Task instructions
Copy word for word, and only, the lines below from the one with "Figure 3. A" through the last.

Extracted records
- Opening Delimiter -
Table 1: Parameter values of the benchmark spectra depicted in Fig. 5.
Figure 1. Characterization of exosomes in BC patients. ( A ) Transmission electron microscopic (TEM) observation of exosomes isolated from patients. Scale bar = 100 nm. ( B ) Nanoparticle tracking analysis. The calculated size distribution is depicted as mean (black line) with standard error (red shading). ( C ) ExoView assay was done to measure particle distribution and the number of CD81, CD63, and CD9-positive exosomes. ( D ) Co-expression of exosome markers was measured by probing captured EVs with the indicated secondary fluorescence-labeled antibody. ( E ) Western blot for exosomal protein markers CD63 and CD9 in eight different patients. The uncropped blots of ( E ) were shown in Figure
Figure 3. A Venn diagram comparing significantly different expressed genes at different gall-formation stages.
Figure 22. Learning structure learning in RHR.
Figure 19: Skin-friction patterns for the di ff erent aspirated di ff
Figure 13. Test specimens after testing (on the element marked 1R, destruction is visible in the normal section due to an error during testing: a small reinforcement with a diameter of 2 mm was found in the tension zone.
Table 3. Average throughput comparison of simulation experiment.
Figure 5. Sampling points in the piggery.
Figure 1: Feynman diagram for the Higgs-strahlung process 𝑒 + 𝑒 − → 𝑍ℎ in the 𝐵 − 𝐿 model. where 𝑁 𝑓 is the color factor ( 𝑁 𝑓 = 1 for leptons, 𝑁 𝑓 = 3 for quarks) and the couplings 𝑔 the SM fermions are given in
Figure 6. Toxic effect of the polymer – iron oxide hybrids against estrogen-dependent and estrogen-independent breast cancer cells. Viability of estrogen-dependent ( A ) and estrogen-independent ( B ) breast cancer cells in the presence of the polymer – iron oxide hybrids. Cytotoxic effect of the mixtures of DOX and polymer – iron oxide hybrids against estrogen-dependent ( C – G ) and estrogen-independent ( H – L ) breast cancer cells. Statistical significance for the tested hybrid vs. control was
- Closing Delimiter -
Written reply
Figure 3. A Venn diagram comparing significantly different expressed genes at different gall-formation stages.
Figure 22. Learning structure learning in RHR.
Figure 19: Skin-friction patterns for the di ff erent aspirated di ff
Figure 13. Test specimens after testing (on the element marked 1R, destruction is visible in the normal section due to an error during testing: a small reinforcement with a diameter of 2 mm was found in the tension zone.
Table 3. Average throughput comparison of simulation experiment.
Figure 5. Sampling points in the piggery.
Figure 1: Feynman diagram for the Higgs-strahlung process 𝑒 + 𝑒 − → 𝑍ℎ in the 𝐵 − 𝐿 model. where 𝑁 𝑓 is the color factor ( 𝑁 𝑓 = 1 for leptons, 𝑁 𝑓 = 3 for quarks) and the couplings 𝑔 the SM fermions are given in
Figure 6. Toxic effect of the polymer – iron oxide hybrids against estrogen-dependent and estrogen-independent breast cancer cells. Viability of estrogen-dependent ( A ) and estrogen-independent ( B ) breast cancer cells in the presence of the polymer – iron oxide hybrids. Cytotoxic effect of the mixtures of DOX and polymer – iron oxide hybrids against estrogen-dependent ( C – G ) and estrogen-independent ( H – L ) breast cancer cells. Statistical significance for the tested hybrid vs. control was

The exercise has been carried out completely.